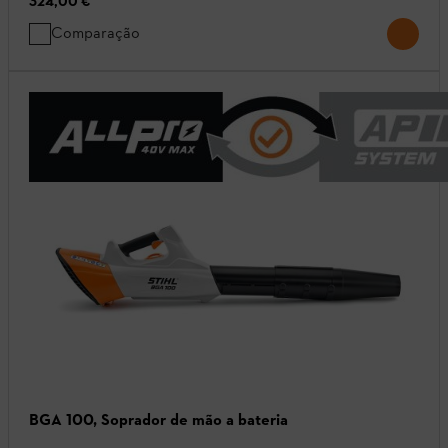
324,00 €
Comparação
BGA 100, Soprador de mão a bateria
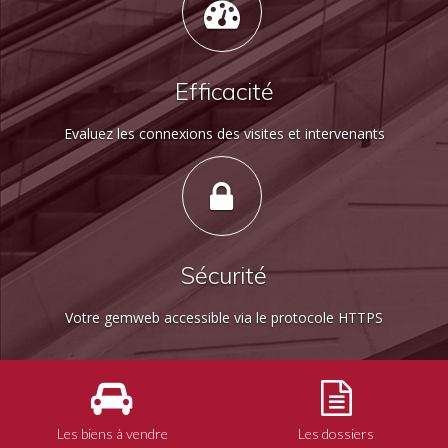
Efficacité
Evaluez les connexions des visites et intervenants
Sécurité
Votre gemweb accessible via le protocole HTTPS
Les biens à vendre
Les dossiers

----

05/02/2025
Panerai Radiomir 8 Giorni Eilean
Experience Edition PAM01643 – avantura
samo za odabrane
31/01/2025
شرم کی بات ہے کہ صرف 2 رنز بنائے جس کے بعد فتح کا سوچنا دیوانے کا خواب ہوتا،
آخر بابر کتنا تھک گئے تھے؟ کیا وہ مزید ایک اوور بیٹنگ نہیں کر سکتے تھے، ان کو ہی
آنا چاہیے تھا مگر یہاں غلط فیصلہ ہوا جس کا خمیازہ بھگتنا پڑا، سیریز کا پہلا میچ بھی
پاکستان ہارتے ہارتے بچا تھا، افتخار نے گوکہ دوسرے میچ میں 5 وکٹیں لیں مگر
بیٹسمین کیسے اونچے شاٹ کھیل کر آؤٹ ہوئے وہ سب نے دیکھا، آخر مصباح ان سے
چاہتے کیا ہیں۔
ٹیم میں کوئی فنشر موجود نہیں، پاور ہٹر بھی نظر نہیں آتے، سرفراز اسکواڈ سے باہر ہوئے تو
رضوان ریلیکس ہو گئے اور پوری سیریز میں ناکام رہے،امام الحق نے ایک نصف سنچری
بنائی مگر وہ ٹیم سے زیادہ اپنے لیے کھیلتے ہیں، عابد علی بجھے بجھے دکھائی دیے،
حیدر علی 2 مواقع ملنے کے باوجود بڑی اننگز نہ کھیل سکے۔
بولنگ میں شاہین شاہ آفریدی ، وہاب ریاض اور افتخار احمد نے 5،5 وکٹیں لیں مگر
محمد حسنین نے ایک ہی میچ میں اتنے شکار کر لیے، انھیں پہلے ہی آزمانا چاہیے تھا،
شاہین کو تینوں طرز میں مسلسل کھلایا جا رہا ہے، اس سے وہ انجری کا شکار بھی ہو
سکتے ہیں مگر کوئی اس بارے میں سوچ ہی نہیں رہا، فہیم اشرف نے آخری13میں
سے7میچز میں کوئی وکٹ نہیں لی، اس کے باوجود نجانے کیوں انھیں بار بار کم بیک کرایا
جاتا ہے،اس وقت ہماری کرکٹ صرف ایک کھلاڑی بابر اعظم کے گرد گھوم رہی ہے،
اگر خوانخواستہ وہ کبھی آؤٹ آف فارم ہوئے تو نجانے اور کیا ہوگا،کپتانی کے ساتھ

----

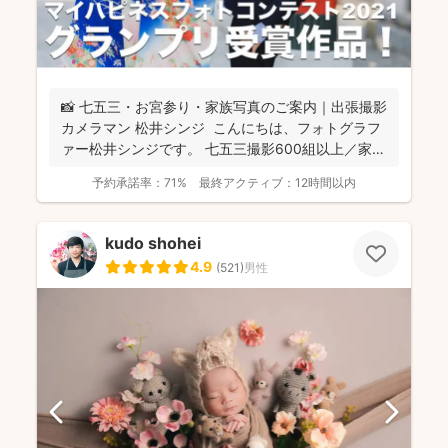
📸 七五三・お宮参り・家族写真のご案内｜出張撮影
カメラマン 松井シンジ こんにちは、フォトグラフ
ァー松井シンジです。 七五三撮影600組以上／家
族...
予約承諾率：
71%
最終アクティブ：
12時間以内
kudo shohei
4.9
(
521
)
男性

----

▸ Task goal
Gather every line of the material that contains the word "نہیں", and copy each one in full.

▸ Answer to this task
آخر بابر کتنا تھک گئے تھے؟ کیا وہ مزید ایک اوور بیٹنگ نہیں کر سکتے تھے، ان کو ہی
ٹیم میں کوئی فنشر موجود نہیں، پاور ہٹر بھی نظر نہیں آتے، سرفراز اسکواڈ سے باہر ہوئے تو
سکتے ہیں مگر کوئی اس بارے میں سوچ ہی نہیں رہا، فہیم اشرف نے آخری13میں
سے7میچز میں کوئی وکٹ نہیں لی، اس کے باوجود نجانے کیوں انھیں بار بار کم بیک کرایا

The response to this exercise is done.